REQUIREMENT: Scan the entries below, and for each line that includes the word "KTXP", make a copy.

EXERCISE MATERIAL:
⁂
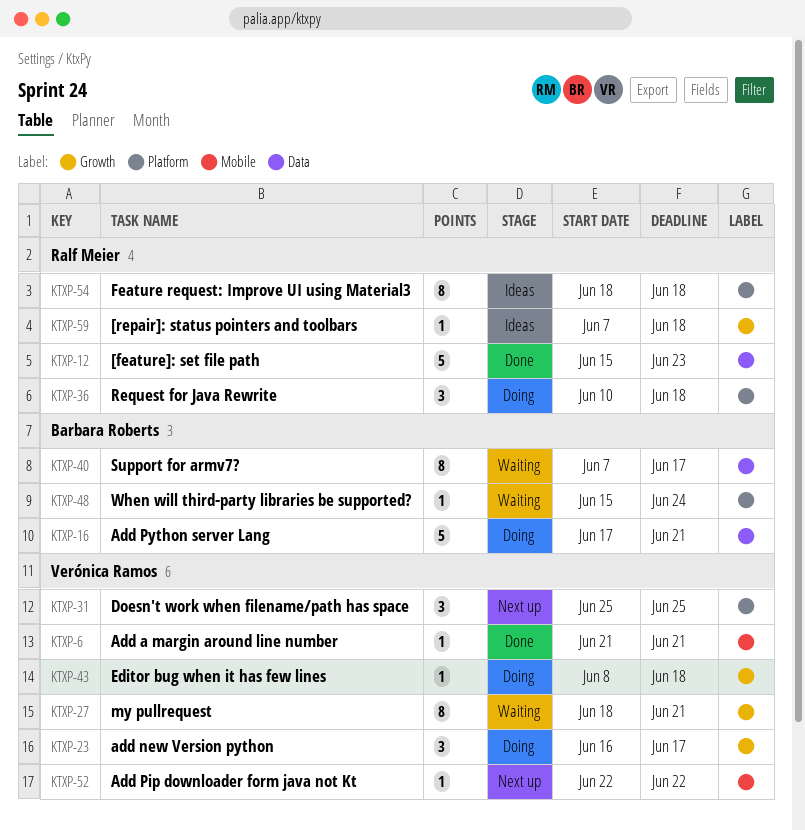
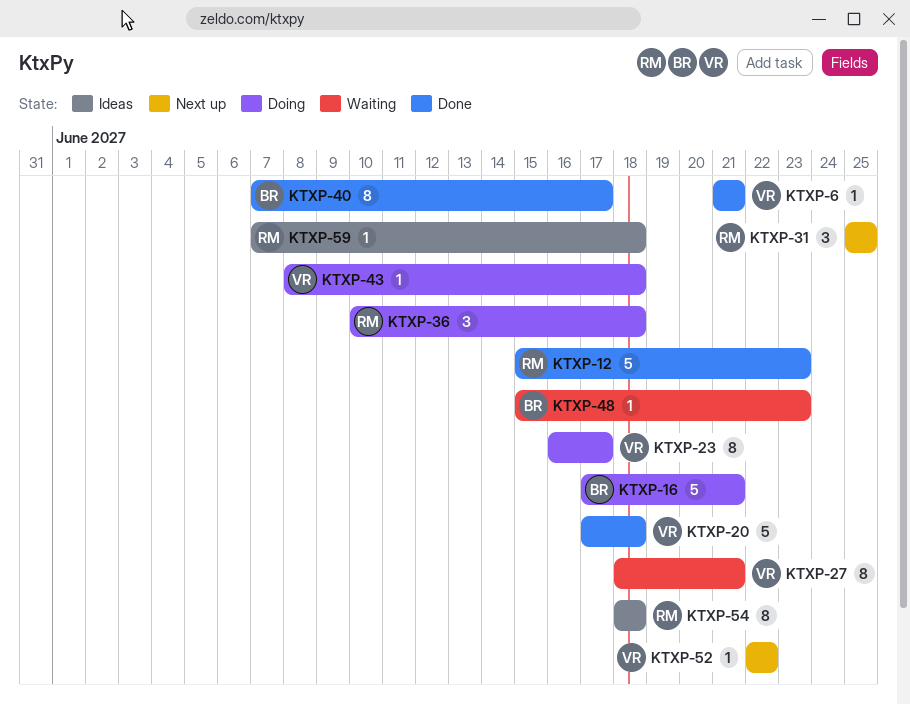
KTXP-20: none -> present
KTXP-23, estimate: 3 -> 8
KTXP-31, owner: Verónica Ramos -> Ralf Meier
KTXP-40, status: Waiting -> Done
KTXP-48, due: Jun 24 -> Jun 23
⁂
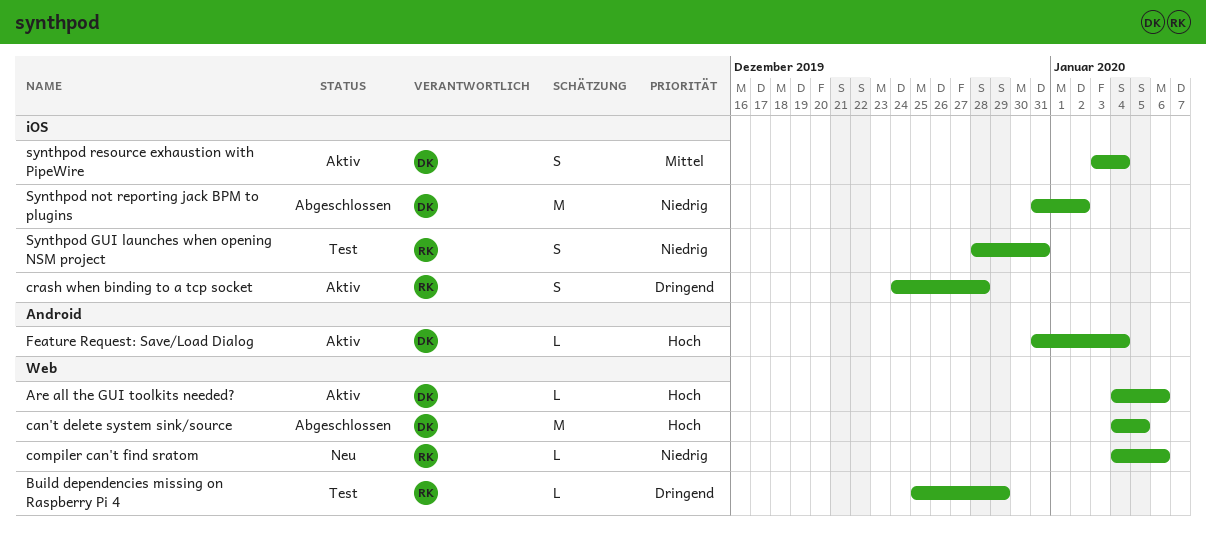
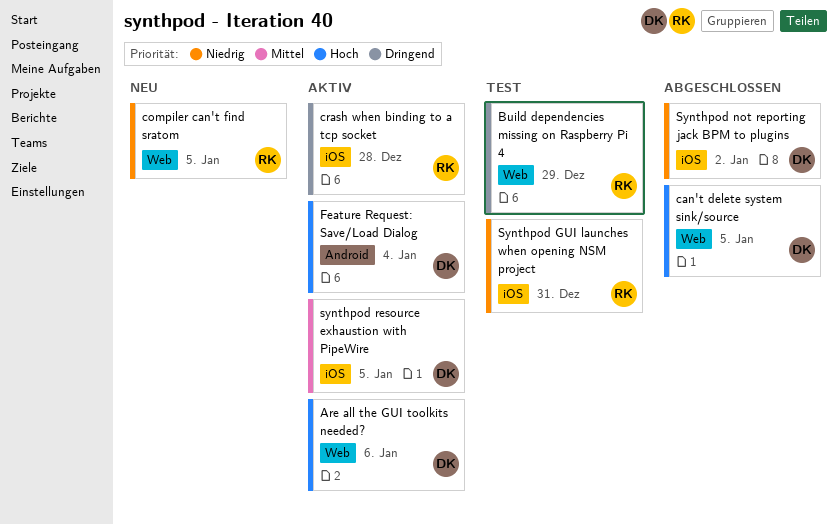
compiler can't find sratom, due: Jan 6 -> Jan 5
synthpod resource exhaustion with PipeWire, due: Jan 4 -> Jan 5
⁂
ANSWER BOX:
KTXP-20: none -> present
KTXP-23, estimate: 3 -> 8
KTXP-31, owner: Verónica Ramos -> Ralf Meier
KTXP-40, status: Waiting -> Done
KTXP-48, due: Jun 24 -> Jun 23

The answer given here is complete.